## [WHAT THE EXERCISE ASKS]
Render the data as a numbered list, from its first line through the line containing "18: (179, 508)", both lines included. Leave out blank lines.
[DATA UNDER STUDY]
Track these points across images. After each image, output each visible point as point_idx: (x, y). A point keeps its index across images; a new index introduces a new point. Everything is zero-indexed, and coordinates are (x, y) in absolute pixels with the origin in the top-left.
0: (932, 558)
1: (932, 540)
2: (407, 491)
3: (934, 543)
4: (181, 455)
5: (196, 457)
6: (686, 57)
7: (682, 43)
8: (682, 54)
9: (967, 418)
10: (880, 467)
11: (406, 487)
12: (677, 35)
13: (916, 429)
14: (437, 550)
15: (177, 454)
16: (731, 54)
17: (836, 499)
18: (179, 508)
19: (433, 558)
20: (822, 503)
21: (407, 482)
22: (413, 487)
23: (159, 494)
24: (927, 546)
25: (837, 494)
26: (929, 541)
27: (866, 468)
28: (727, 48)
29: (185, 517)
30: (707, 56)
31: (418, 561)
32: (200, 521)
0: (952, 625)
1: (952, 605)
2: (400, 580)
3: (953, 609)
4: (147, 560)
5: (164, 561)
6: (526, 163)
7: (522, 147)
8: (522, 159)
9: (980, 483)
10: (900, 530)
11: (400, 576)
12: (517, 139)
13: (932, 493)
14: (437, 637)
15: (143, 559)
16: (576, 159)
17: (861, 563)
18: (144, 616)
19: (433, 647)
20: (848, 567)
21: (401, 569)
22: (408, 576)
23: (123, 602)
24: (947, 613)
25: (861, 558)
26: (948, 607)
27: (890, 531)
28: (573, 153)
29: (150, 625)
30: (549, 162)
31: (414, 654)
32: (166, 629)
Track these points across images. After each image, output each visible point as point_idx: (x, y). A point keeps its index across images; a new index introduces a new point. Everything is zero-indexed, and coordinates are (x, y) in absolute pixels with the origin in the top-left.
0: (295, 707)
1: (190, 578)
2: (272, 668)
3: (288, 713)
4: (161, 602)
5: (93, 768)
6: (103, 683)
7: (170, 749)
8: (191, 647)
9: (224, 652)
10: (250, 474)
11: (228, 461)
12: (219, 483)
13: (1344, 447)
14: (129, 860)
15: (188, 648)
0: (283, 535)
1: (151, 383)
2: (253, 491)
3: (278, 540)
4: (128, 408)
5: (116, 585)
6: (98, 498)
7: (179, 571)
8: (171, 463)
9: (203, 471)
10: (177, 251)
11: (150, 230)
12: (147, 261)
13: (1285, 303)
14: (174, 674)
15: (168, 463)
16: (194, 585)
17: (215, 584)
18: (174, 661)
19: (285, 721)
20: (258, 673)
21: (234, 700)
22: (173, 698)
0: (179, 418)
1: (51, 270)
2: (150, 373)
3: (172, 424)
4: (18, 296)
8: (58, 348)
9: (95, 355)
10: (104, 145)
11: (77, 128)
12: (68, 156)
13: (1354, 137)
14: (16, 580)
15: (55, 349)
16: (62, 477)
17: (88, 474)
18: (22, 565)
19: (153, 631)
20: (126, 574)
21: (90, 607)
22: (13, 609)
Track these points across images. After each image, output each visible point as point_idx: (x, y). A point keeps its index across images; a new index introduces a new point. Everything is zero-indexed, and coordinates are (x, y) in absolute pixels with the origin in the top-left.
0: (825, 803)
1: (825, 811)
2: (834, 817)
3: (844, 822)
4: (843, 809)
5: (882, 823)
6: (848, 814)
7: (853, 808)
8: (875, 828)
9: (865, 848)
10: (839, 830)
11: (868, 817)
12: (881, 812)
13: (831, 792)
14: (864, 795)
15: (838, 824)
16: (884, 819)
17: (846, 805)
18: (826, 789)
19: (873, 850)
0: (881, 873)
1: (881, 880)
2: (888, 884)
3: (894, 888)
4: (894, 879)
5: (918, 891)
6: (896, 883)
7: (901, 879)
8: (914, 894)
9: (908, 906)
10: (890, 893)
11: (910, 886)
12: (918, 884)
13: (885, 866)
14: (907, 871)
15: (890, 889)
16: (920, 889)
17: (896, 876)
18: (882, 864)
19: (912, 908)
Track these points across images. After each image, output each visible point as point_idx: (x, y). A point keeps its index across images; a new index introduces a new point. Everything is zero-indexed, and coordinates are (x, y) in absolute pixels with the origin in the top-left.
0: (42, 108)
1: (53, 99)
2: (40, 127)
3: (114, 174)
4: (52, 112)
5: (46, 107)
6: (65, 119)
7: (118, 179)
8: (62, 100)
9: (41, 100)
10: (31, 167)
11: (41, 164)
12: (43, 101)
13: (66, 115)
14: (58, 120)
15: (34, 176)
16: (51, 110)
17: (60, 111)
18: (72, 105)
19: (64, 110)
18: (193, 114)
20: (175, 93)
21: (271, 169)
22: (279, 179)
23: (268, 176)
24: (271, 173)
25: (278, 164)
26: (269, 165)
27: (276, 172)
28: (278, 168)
[/DATA UNDER STUDY]
## [ANSWER TO THIS PROBLEM]
1. Track these points across images. After each image, output each visible point as point_idx: (x, y). A point keeps its index across images; a new index introduces a new point. Everything is zero-indexed, and coordinates are (x, y) in absolute pixels with the origin in the top-left.
2. 0: (932, 558)
3. 1: (932, 540)
4. 2: (407, 491)
5. 3: (934, 543)
6. 4: (181, 455)
7. 5: (196, 457)
8. 6: (686, 57)
9. 7: (682, 43)
10. 8: (682, 54)
11. 9: (967, 418)
12. 10: (880, 467)
13. 11: (406, 487)
14. 12: (677, 35)
15. 13: (916, 429)
16. 14: (437, 550)
17. 15: (177, 454)
18. 16: (731, 54)
19. 17: (836, 499)
20. 18: (179, 508)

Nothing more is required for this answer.